Summary
• UNECE forest products consumption fell 116.9 million m³ in roundwood equivalent in 2008.
• North American sawnwood output dropped 110 million m³.
• The European panel products market contracted 5.2% to 62.6 million m³.
• Growth continued in the former Soviet Union CIS countries, but their markets will worsen in 2009.
• The UNECE wood energy market is still expanding.

The ‘devastating’ impact of the international recession forms the central theme of the just published 2008/2009 UN Economic Commission for Europe and CE/FAO Forest Products Annual Market Review.

Covering North America, Europe and the dozen countries of the Confederation of Independent States (CIS) (formerly parts of the Soviet Union), the Review’s subtitle is “forest products markets in a global economic crisis”. Timber and forest products sectors in all three regions have been hard hit by the downturn, it says, with current problems tracking back to the sub-prime mortgage induced construction crash in the US.

The figures speak for themselves. As recently as 2005, the US construction industry was building 2.2 million houses a year. In 2009 the figure is expected to be just 470,000.

“With an unsustainable rate of building in the US [going into reverse], the world’s largest consumer of wood and paper entered an economic recession in late 2007 and its forest products markets sunk into a depression,” says the Review. “US imports dropped off sharply, causing a crisis in the Canadian forest products industry and European exporters were similarly affected.”

The European and CIS forest products sectors, it adds, then suffered the secondary blow of recession spreading to home markets.

The end result in North America was a fall in forest products consumption in terms of roundwood equivalent of 12.7%. That included a 17.7% drop in sawnwood to 110.5 million m³ and a 19% decline in wood-based panels to 49.9 million m³.

The total European forest products market shrank 6.2% to 553.4 million m³. Sawnwood was down 11.5% at 9.7 million m3 and wood-based panels 5.2% to 62.6 million m³.

CIS growth

CIS forest products sectors continued to grow through 2008, but at a much slower rate. Total consumption was up 3.2% at 79.4 million m³, with sawnwood 6% up at 16.3 million m3 and wood-based panels 5.1% at 14.2 million m³. And the Review predicted that CIS market conditions will deteriorate this year due to a worsening construction downturn, with the Russian timber sector further handicapped by last year’s hike in roundwood export tax.

Added up, 2008 UNECE forest products consumption was down 116.9 million m³ roundwood equivalent, with North America accounting for 80.9 million m³ of the decline.

Looking at individual market sectors, North American sawn softwood output fell by 19%, European by 11% and Russian by 11% last year, the result: record low prices and mills closing or mothballed.

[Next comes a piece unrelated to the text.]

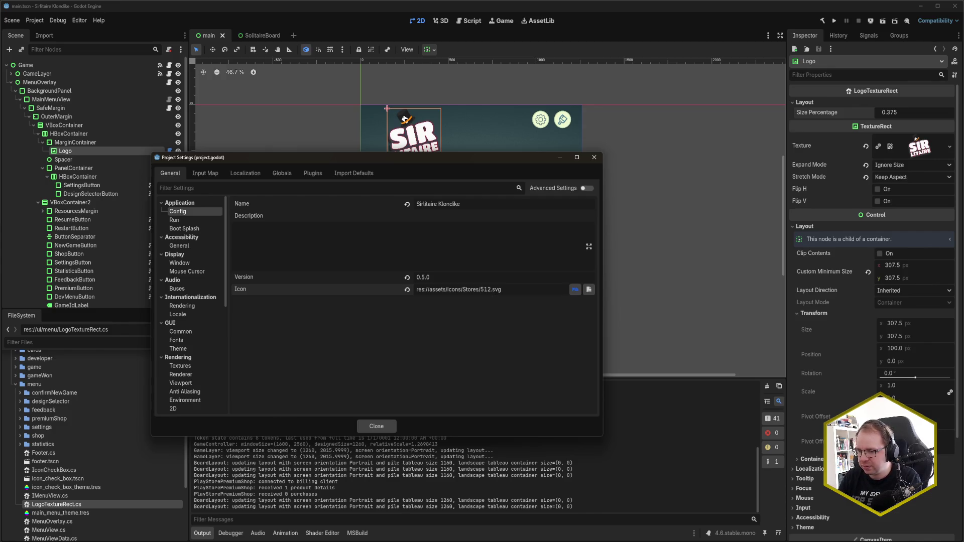
pyautogui.click(589, 291)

UNECE region sawn hardwood production was down 8.2% to 42.8 million m³, with the downturn in domestic consumption exacerbated by a sharp reduction in sales to China. And in the first half of 2009 Chinese imports were down a further 46.4%.

Panel production

The fall in demand for panel products hit North America first and in 2008 its hardboard output fell by 13%, MDF by 9.3%, and chipboard by 14.5%. A total of 15 mills closed as a result.

European chipboard output fell 3.3%, OSB 9% and plywood 7.3%.

The Russian panel sector contracted too, with plywood output down for the first time since the Soviet Union broke up.

One part of the timber market that hasn’t contracted in the downturn is the wood energy sector. In fact, says the UNECE, it has been “immune to global economic recession”. The market has been driven by environmental concerns, and the desire to reduce dependence on imported fossil fuels.

Europe has seen fastest growth in consumption and production of wood fuel, but both the US and Canada are now looking to increase their use, Japan launched its first large-scale energy facilities co-fired by coal and wood biomass in 2008 and Russia “is increasingly interested in converting… to biomass”.

The growing concern worldwide now, however, is that increasing demand for the wood energy market will lead to panel products, and pulp and paper suppliers being priced out of the market for raw material.

Forest certification

Growing environmental concern in recent years has also seen rising demand for certified timber and the number of chain of custody certificates increased a further 41% last year. However, the UNECE report points out that 90% of certification to date has been concentrated in Europe and North America and that overall still only 8% of forests worldwide are certified.

The report concludes that government economic stimulus measures and new controls on the operation of the financial sector in North America and Europe should result in “direct and indirect benefits [for the forest products sector]”. They should, it says, help in the short term and “enable the sector to bounce back more fully in the long term”. But there are no definite predictions on the time scale for recovery and it says that overall market contraction, plus the rise in demand for wood fuel will, “form the basis” of UNECE timber committee market discussions in October.